>>>>>

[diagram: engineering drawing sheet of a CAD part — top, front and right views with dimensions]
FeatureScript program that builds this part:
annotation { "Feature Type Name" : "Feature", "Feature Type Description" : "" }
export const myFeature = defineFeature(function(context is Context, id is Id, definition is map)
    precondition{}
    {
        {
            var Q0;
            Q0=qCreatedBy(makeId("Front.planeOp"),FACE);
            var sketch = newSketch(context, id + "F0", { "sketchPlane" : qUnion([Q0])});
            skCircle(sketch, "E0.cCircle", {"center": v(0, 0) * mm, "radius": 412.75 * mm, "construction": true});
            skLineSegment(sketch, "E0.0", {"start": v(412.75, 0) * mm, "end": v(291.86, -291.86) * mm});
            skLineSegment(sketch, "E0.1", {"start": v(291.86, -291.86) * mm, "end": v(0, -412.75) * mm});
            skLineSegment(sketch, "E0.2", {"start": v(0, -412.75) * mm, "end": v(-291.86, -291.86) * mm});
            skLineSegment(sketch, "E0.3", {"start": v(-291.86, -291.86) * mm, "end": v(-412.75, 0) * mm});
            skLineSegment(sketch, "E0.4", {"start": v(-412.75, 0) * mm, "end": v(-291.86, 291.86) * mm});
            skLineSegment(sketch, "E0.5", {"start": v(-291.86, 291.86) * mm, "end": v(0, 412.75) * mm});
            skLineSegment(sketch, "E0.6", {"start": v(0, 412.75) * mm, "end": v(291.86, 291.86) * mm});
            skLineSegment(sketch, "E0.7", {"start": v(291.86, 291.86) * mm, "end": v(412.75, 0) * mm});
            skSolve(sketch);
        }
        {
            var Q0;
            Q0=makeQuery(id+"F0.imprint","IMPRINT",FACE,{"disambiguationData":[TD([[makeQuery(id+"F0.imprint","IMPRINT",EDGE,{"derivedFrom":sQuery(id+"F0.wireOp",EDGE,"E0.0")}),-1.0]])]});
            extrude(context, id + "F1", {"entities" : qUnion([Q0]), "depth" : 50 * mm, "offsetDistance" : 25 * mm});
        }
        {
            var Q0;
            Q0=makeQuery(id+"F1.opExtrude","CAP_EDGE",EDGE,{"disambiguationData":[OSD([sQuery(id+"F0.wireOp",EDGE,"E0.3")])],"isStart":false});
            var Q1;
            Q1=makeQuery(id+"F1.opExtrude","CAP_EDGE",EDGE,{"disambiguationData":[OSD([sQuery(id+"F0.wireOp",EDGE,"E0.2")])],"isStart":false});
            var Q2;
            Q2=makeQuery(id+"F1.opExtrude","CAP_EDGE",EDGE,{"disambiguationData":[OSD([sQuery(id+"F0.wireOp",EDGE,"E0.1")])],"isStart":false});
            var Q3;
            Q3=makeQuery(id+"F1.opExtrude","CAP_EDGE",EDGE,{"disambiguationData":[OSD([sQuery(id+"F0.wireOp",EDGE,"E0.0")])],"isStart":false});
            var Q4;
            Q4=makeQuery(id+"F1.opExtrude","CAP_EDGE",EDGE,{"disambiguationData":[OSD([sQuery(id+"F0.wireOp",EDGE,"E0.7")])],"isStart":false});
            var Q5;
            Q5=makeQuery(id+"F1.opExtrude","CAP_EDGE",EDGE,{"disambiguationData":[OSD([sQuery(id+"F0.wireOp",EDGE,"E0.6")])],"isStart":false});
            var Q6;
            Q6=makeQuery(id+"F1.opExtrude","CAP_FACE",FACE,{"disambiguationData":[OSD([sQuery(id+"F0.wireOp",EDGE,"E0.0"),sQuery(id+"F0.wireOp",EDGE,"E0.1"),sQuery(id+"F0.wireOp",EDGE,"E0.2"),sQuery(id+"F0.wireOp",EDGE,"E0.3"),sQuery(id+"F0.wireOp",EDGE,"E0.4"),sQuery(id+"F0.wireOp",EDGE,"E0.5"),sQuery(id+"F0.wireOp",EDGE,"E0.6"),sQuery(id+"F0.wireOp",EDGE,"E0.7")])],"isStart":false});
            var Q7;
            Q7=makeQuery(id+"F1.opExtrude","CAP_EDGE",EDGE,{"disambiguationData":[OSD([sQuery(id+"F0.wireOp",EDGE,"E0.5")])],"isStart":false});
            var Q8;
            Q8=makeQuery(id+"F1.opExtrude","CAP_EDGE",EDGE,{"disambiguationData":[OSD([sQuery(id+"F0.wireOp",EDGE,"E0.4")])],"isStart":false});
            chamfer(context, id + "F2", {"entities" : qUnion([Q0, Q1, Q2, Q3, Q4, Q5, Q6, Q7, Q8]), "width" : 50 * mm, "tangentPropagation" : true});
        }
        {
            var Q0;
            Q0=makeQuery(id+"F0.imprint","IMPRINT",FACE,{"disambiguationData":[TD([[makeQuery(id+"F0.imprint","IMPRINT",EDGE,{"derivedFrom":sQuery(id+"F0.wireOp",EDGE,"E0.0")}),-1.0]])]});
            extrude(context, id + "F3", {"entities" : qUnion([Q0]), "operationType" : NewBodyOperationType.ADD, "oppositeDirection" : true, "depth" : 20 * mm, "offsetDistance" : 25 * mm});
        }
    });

<<<<<

> [Description of the task] Rewrite the listing above, changing "myFeature" to "octagonPlate" and leaving every other character as it is.

> [Answer]
[diagram: engineering drawing sheet of a CAD part — top, front and right views with dimensions]
FeatureScript program that builds this part:
annotation { "Feature Type Name" : "Feature", "Feature Type Description" : "" }
export const octagonPlate = defineFeature(function(context is Context, id is Id, definition is map)
    precondition{}
    {
        {
            var Q0;
            Q0=qCreatedBy(makeId("Front.planeOp"),FACE);
            var sketch = newSketch(context, id + "F0", { "sketchPlane" : qUnion([Q0])});
            skCircle(sketch, "E0.cCircle", {"center": v(0, 0) * mm, "radius": 412.75 * mm, "construction": true});
            skLineSegment(sketch, "E0.0", {"start": v(412.75, 0) * mm, "end": v(291.86, -291.86) * mm});
            skLineSegment(sketch, "E0.1", {"start": v(291.86, -291.86) * mm, "end": v(0, -412.75) * mm});
            skLineSegment(sketch, "E0.2", {"start": v(0, -412.75) * mm, "end": v(-291.86, -291.86) * mm});
            skLineSegment(sketch, "E0.3", {"start": v(-291.86, -291.86) * mm, "end": v(-412.75, 0) * mm});
            skLineSegment(sketch, "E0.4", {"start": v(-412.75, 0) * mm, "end": v(-291.86, 291.86) * mm});
            skLineSegment(sketch, "E0.5", {"start": v(-291.86, 291.86) * mm, "end": v(0, 412.75) * mm});
            skLineSegment(sketch, "E0.6", {"start": v(0, 412.75) * mm, "end": v(291.86, 291.86) * mm});
            skLineSegment(sketch, "E0.7", {"start": v(291.86, 291.86) * mm, "end": v(412.75, 0) * mm});
            skSolve(sketch);
        }
        {
            var Q0;
            Q0=makeQuery(id+"F0.imprint","IMPRINT",FACE,{"disambiguationData":[TD([[makeQuery(id+"F0.imprint","IMPRINT",EDGE,{"derivedFrom":sQuery(id+"F0.wireOp",EDGE,"E0.0")}),-1.0]])]});
            extrude(context, id + "F1", {"entities" : qUnion([Q0]), "depth" : 50 * mm, "offsetDistance" : 25 * mm});
        }
        {
            var Q0;
            Q0=makeQuery(id+"F1.opExtrude","CAP_EDGE",EDGE,{"disambiguationData":[OSD([sQuery(id+"F0.wireOp",EDGE,"E0.3")])],"isStart":false});
            var Q1;
            Q1=makeQuery(id+"F1.opExtrude","CAP_EDGE",EDGE,{"disambiguationData":[OSD([sQuery(id+"F0.wireOp",EDGE,"E0.2")])],"isStart":false});
            var Q2;
            Q2=makeQuery(id+"F1.opExtrude","CAP_EDGE",EDGE,{"disambiguationData":[OSD([sQuery(id+"F0.wireOp",EDGE,"E0.1")])],"isStart":false});
            var Q3;
            Q3=makeQuery(id+"F1.opExtrude","CAP_EDGE",EDGE,{"disambiguationData":[OSD([sQuery(id+"F0.wireOp",EDGE,"E0.0")])],"isStart":false});
            var Q4;
            Q4=makeQuery(id+"F1.opExtrude","CAP_EDGE",EDGE,{"disambiguationData":[OSD([sQuery(id+"F0.wireOp",EDGE,"E0.7")])],"isStart":false});
            var Q5;
            Q5=makeQuery(id+"F1.opExtrude","CAP_EDGE",EDGE,{"disambiguationData":[OSD([sQuery(id+"F0.wireOp",EDGE,"E0.6")])],"isStart":false});
            var Q6;
            Q6=makeQuery(id+"F1.opExtrude","CAP_FACE",FACE,{"disambiguationData":[OSD([sQuery(id+"F0.wireOp",EDGE,"E0.0"),sQuery(id+"F0.wireOp",EDGE,"E0.1"),sQuery(id+"F0.wireOp",EDGE,"E0.2"),sQuery(id+"F0.wireOp",EDGE,"E0.3"),sQuery(id+"F0.wireOp",EDGE,"E0.4"),sQuery(id+"F0.wireOp",EDGE,"E0.5"),sQuery(id+"F0.wireOp",EDGE,"E0.6"),sQuery(id+"F0.wireOp",EDGE,"E0.7")])],"isStart":false});
            var Q7;
            Q7=makeQuery(id+"F1.opExtrude","CAP_EDGE",EDGE,{"disambiguationData":[OSD([sQuery(id+"F0.wireOp",EDGE,"E0.5")])],"isStart":false});
            var Q8;
            Q8=makeQuery(id+"F1.opExtrude","CAP_EDGE",EDGE,{"disambiguationData":[OSD([sQuery(id+"F0.wireOp",EDGE,"E0.4")])],"isStart":false});
            chamfer(context, id + "F2", {"entities" : qUnion([Q0, Q1, Q2, Q3, Q4, Q5, Q6, Q7, Q8]), "width" : 50 * mm, "tangentPropagation" : true});
        }
        {
            var Q0;
            Q0=makeQuery(id+"F0.imprint","IMPRINT",FACE,{"disambiguationData":[TD([[makeQuery(id+"F0.imprint","IMPRINT",EDGE,{"derivedFrom":sQuery(id+"F0.wireOp",EDGE,"E0.0")}),-1.0]])]});
            extrude(context, id + "F3", {"entities" : qUnion([Q0]), "operationType" : NewBodyOperationType.ADD, "oppositeDirection" : true, "depth" : 20 * mm, "offsetDistance" : 25 * mm});
        }
    });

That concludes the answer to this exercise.